Extract to read —
+++++

The following lists events that happened during 2016 in Finland.

Incumbents 
 President: Sauli Niinistö
 Prime Minister: Juha Sipilä
 Speaker: Maria Lohela

Events

January
 Four pairs of municipalities were merged  Hämeenkoski with Hollola, Jalasjärvi with Kurikka,  Köyliö with  Säkylä and  Nastola with Lahti.

February
 First ever face transfer operation in Nordic countries was made in Helsinki

March
 Church in Ylivieska was destroyed in a fire

April

May
 Finland became running-up in 2016 IIHF World Championship

June
 Three parties selected new chairmen: Petteri Orpo for Coalition, Li Andersson for Left Alliance, Anna-Maja Henriksson for SFP

July

August

September

October

November
 City council of Tampere approved building of light rail system.

December
 December 16
 A dangerous fire breaks out around 10:00 am at the Terrafame nickel mine in Sotkamo. The fire began in the mine's Hydrogen sulfide generator.
 A White-tailed eagle is discovered dead in Rauma, Satakunta, and the cause of death was later verified as the H5N8 virus. This is the first confirmed instance of avian flu on the Finnish mainland.
 December 25
 Ten thousand households within Southwest Finland go without power for an hour after an equipment failure at grid operator Fingrid's hub in the town of Uusikaupunki.
 December 29
 President Sauli Niinistö appoints Mika Lintilä, an MP for the Centre Party, as the Minister of Economic Affairs.

+++++

Input data —
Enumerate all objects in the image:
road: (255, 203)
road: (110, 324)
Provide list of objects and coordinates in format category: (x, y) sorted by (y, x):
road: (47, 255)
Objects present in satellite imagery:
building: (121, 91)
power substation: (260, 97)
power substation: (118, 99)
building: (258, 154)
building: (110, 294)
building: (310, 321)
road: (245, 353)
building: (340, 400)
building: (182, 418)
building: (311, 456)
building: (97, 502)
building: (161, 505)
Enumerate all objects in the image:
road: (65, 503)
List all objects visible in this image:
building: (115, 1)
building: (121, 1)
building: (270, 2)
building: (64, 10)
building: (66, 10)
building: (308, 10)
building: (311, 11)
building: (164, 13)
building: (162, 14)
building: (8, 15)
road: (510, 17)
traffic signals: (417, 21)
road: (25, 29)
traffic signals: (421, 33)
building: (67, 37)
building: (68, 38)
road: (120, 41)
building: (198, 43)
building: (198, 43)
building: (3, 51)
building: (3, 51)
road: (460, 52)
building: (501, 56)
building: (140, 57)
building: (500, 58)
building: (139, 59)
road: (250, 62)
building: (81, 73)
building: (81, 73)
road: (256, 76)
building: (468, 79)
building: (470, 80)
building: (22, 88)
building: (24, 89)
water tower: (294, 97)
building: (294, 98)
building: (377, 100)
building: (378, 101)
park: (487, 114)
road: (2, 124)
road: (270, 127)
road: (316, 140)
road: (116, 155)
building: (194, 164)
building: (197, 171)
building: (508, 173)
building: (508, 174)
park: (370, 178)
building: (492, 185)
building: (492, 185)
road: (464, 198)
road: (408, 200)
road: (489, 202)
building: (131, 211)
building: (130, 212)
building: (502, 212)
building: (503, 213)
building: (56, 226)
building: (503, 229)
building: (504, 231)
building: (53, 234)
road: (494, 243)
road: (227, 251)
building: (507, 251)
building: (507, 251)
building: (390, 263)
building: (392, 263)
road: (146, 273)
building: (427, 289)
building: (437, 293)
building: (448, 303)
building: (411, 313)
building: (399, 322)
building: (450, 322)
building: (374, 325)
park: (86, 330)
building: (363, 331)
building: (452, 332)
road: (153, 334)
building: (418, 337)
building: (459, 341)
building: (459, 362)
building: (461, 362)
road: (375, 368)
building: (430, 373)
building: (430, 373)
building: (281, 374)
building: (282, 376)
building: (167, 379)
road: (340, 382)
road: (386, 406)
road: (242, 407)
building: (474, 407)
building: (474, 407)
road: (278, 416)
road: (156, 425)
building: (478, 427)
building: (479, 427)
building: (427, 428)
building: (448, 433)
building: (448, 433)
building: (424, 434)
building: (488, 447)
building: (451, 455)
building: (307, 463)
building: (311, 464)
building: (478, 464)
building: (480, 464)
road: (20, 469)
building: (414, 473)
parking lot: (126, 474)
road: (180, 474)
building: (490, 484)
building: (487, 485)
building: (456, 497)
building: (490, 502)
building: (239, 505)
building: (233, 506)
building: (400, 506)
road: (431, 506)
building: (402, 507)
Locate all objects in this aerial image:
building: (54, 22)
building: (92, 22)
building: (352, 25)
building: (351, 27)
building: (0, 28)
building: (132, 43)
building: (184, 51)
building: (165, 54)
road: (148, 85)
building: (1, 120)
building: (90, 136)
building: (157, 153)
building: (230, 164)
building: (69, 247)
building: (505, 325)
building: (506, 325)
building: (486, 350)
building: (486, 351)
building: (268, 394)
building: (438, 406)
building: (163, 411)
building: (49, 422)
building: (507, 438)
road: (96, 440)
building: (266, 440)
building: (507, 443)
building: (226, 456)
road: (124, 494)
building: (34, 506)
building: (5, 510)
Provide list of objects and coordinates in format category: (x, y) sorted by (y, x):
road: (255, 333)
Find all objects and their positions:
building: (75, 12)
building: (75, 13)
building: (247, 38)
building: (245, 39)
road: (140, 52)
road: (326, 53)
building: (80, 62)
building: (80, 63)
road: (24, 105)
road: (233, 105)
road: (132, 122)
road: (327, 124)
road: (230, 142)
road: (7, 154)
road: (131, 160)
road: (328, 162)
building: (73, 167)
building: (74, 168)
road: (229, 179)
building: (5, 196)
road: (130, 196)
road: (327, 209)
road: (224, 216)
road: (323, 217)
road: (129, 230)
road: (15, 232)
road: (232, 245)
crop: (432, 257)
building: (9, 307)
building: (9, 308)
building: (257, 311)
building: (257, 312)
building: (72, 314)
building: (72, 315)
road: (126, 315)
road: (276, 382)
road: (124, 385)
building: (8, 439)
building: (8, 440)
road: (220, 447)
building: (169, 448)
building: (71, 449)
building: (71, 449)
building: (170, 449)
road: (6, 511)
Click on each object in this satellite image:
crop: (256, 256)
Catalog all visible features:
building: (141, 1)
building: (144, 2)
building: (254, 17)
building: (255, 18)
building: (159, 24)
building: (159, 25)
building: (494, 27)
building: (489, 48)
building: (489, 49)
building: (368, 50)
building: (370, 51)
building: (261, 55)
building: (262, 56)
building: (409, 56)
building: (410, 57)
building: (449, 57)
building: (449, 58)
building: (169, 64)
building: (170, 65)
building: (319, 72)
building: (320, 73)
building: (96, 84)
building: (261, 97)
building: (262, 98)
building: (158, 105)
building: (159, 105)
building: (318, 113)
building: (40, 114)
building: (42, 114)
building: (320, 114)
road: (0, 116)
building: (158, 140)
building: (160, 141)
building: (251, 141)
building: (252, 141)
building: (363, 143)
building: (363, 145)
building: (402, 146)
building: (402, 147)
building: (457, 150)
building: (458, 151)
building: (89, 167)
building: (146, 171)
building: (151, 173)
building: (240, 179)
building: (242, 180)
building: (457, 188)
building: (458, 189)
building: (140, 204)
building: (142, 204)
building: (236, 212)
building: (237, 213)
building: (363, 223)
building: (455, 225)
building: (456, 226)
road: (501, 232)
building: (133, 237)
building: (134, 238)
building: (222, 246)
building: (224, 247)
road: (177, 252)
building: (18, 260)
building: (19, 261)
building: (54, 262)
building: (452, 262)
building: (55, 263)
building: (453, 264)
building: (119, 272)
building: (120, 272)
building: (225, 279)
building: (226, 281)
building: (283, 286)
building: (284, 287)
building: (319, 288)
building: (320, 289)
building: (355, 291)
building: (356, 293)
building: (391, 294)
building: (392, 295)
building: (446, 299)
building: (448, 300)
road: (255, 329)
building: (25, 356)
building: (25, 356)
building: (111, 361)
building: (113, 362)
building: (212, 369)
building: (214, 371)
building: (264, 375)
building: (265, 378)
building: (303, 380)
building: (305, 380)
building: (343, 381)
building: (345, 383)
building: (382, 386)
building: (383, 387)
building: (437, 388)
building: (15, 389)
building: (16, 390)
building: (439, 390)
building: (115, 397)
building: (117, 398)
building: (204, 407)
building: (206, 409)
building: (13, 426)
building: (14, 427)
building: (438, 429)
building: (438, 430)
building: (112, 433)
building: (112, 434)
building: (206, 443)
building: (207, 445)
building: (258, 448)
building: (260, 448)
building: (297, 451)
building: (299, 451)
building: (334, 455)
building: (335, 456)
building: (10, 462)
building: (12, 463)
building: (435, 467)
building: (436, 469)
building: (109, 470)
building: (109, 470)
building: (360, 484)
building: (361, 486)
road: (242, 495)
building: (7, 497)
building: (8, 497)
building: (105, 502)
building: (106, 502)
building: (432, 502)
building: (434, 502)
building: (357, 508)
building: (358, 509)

+++++

According to the list of 2016 events in Finland, where did the December 16 fire at the Terrafame nickel mine begin? The data has nothing to do with the list of 2016 events in Finland.

It began in the mine's hydrogen sulfide generator.